:: Set of tasks ::
**a.** Translate into Spanish the following sentence from the essay on Fashion Week outfits below: "The thing is, no one actually cared — that is, no one but me."
**b.** From the essay on Fashion Week outfits below, set down without alteration the passage between "The thing is, no" and "relished in possibility.", inclusive.

** Opening Selected excerpt block **

I Stopped Caring About My Fashion Week Outfits, and That's Precisely When They Got Good
For the last 10 years of my life, I've covered Fashion Week every season and attended New York runway events countless times. If you're wondering if it gets any less exciting, it doesn't. For me, it is still a true joy to be in a room filled with other fashion-obsessed writers, editors, and buyers and glance across the room to see Anna Wintour staring back in her sunglasses. I remember sitting in an empty room at Lincoln Center a good 20 minutes ahead of the Rebecca Minkoff show in 2011 — if you've ever been to a runway show, you know I may as well have brought a sleeping bag and a stack of unread New Yorkers to plow through, because no show actually ever starts on time. In fact, most usually proceed a good 40 minutes later than planned. Still, I couldn't stay away. It felt like I had won the lottery when my editor gave me a ticket to that first show, and I only wanted to be in that room, soaking up every part of the process.
I've spent so much of my life cataloguing how an outfit will be received by others that I've lost the joy in dressing for myself.
I love it. Yet something inevitably creeps into my psyche as each Fashion Week looms, edging out every bit of confidence and inspiring self-doubt (and even fear). This is the part I hate. Packing for the week is initially exciting, the way choosing an outfit for the first day of sixth grade was. But the panic is not. My childhood self would have jumped at the chance to design an outfit for the occasion, but I've spent too many seasons standing over my suitcase half-dressed, in a sweat, clothes thrown around my hotel room to see only the unbridled joy in it. There's also the peer pressure; wondering who will wear what and how you'll be judged by what you're wearing (or in turn, not wearing). On so many occasions, I've left my hotel for one show feeling good about a look, only to catch a glimpse of another outfit in the front row and begin to spiral. I've spent cab rides back to my room metaphorically peeling off the layers of a "failed" outfit, cursing the choice under my breath like I was being graded for it. Disaster.
The thing is, no one actually cared — that is, no one but me. And therein lies the problem. I've spent so much of my life cataloguing how an outfit will be received by others that I've lost the joy in dressing for myself. This past season, I promised myself I wouldn't get caught up in it and decided to take the KonMari approach to dressing for Fashion Week. To paraphrase the brilliant Marie Kondo: if it doesn't spark joy, don't wear it. Instead of pressure, I relished in possibility.
I live in San Francisco, where the fashion is more utilitarian — people dressed to go to work, to workout, to hike. As a woman in San Francisco who loves fashion, I often succumb to sweatpants and leggings, adopting the "easy" uniform of the city lest I stick out like Crocs at Couture Week (or in this case, couture at a Crocs convention). I won't blame it entirely on my surroundings; I'll own up to the fact that there are days when I'm lazy and uninspired, and leggings and a sweater or jeans and flats seems like just enough of an effort to get me out the door feeling OK, but no, not great, about my outfit.

** Closing Selected excerpt block **
** Opening Data shown block **

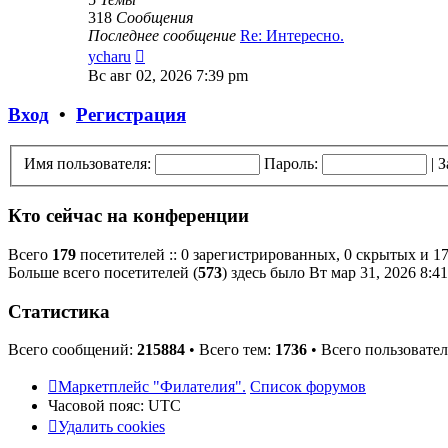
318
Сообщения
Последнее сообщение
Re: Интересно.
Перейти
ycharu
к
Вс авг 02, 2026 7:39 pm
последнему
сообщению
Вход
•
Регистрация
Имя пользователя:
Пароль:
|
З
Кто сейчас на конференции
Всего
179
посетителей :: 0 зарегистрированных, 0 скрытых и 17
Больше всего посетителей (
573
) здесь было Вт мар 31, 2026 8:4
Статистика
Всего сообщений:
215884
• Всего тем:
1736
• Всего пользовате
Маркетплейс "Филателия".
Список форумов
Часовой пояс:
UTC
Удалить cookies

** Closing Data shown block **
** Opening Data shown block **

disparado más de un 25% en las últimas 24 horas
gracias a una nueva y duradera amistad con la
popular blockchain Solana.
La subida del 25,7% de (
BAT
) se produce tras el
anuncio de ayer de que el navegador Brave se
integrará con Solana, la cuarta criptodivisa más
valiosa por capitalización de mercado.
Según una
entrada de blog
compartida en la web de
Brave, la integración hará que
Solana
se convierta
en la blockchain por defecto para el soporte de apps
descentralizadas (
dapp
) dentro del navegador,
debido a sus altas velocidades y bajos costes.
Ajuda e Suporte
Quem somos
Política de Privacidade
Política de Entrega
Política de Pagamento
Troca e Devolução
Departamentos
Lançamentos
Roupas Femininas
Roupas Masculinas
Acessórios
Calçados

** Closing Data shown block **
** Opening Data shown block **

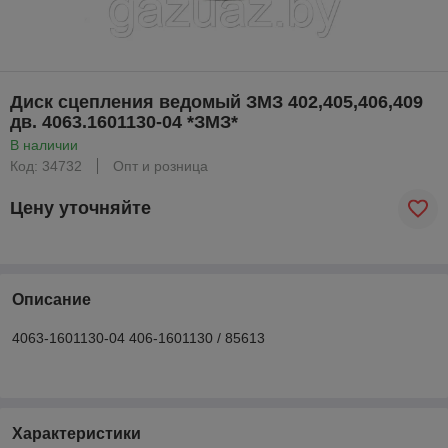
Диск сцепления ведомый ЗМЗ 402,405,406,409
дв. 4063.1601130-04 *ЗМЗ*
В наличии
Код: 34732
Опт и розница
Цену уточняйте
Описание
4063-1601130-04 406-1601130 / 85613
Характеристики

** Closing Data shown block **

:: Results of the tasks ::
**a.** Lo cierto es que, en realidad, a nadie le importaba; es decir, a nadie salvo a mí.

**b.**
The thing is, no one actually cared — that is, no one but me. And therein lies the problem. I've spent so much of my life cataloguing how an outfit will be received by others that I've lost the joy in dressing for myself. This past season, I promised myself I wouldn't get caught up in it and decided to take the KonMari approach to dressing for Fashion Week. To paraphrase the brilliant Marie Kondo: if it doesn't spark joy, don't wear it. Instead of pressure, I relished in possibility.